The discussion of the text comes ahead of an EU summit this week that is set to give the formal green light to the next stage in Brexit talks after last week’s divorce deal.

EU officials expect the talks over trade and the UK and EU’s future relationship to be the trickiest and most time-pressed part of the future Brexit negotiations. “Breaking up is hard. But breaking up and building a new relationship is much harder”, Mr Tusk said last week.

Officials said the bloc was resolved to prevent any backsliding in Britain’s commitments, although they said Mr Davis’s remarks were not discussed at the meeting of senior national officials in Brussels on Monday.

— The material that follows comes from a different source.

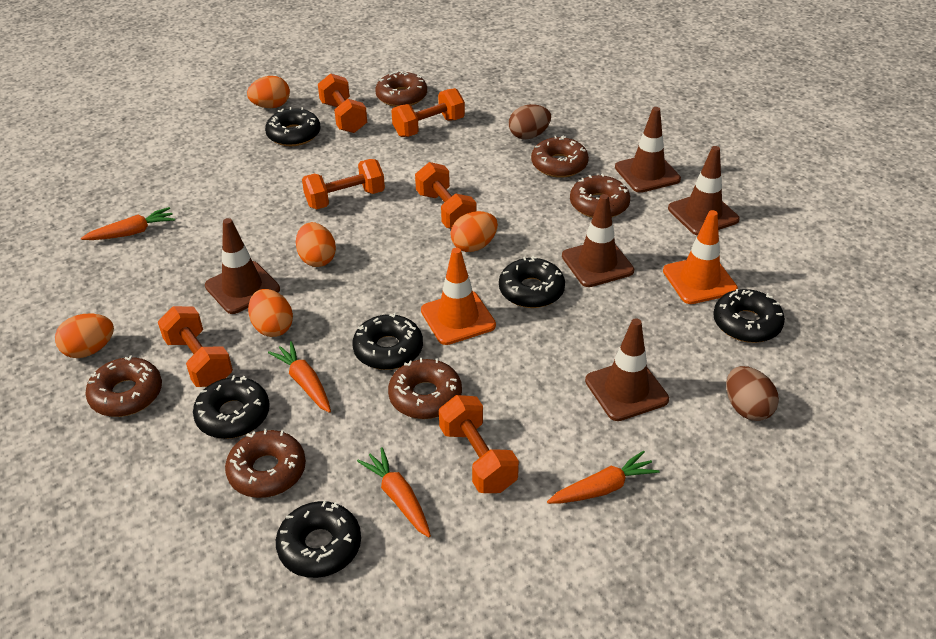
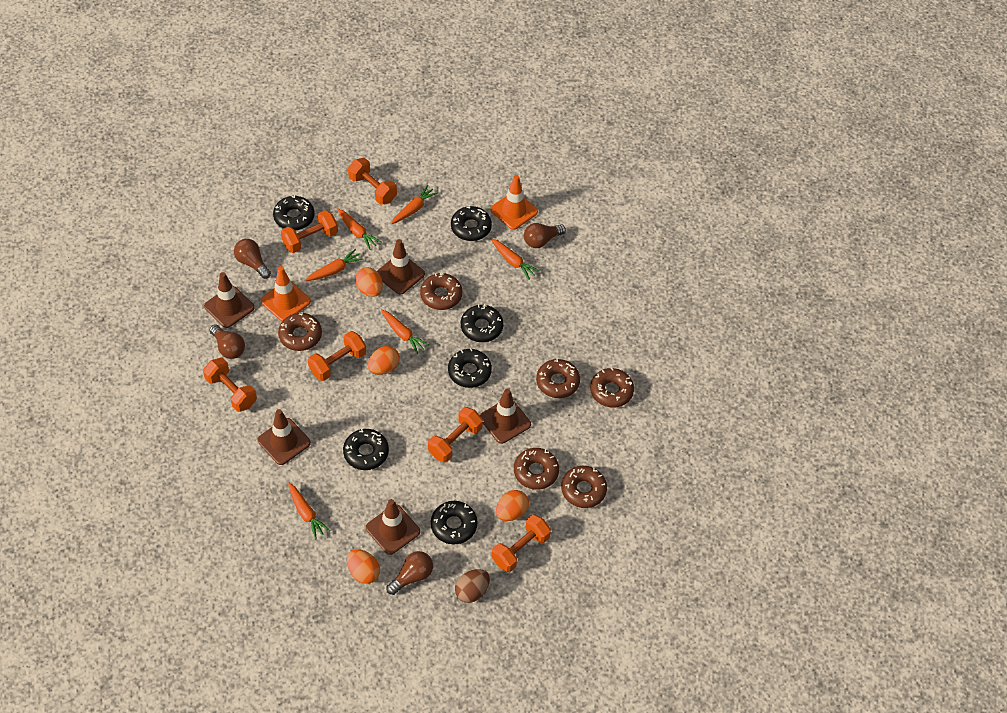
brown egg: 2 -> 1
brown light bulb: 0 -> 4
orange carrot: 4 -> 6
orange egg: 5 -> 4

A senior EU official said that the text was “Davis-proof”. “The guidelines will be very clear on what happens if the progress achieved in the first phase is not respected,” he said, referring to the bloc’s demand that any final agreement covering transition and trade must incorporate without change the divorce deal agreed last week.

The officials added that the changes made to the draft text reflected concern in Berlin and other capitals that the EU should not be too quick to make commitments on the future relationship that would take the pressure off the UK to settle outstanding Brexit divorce questions — also a strong concern of the European Parliament.

Sven Mikser, the Estonian minister chairing a meeting of ministers preparing for the leaders' summit, said he was confident that Brexit talks would now progress into their next phase.

“I’m positive that we’ll be able to reach a point where heads of state and government can decide to move on to the second phase of the negotiation so there has been sufficient progress that would allow us to start discussing the future relationship”, Mr Mikser said.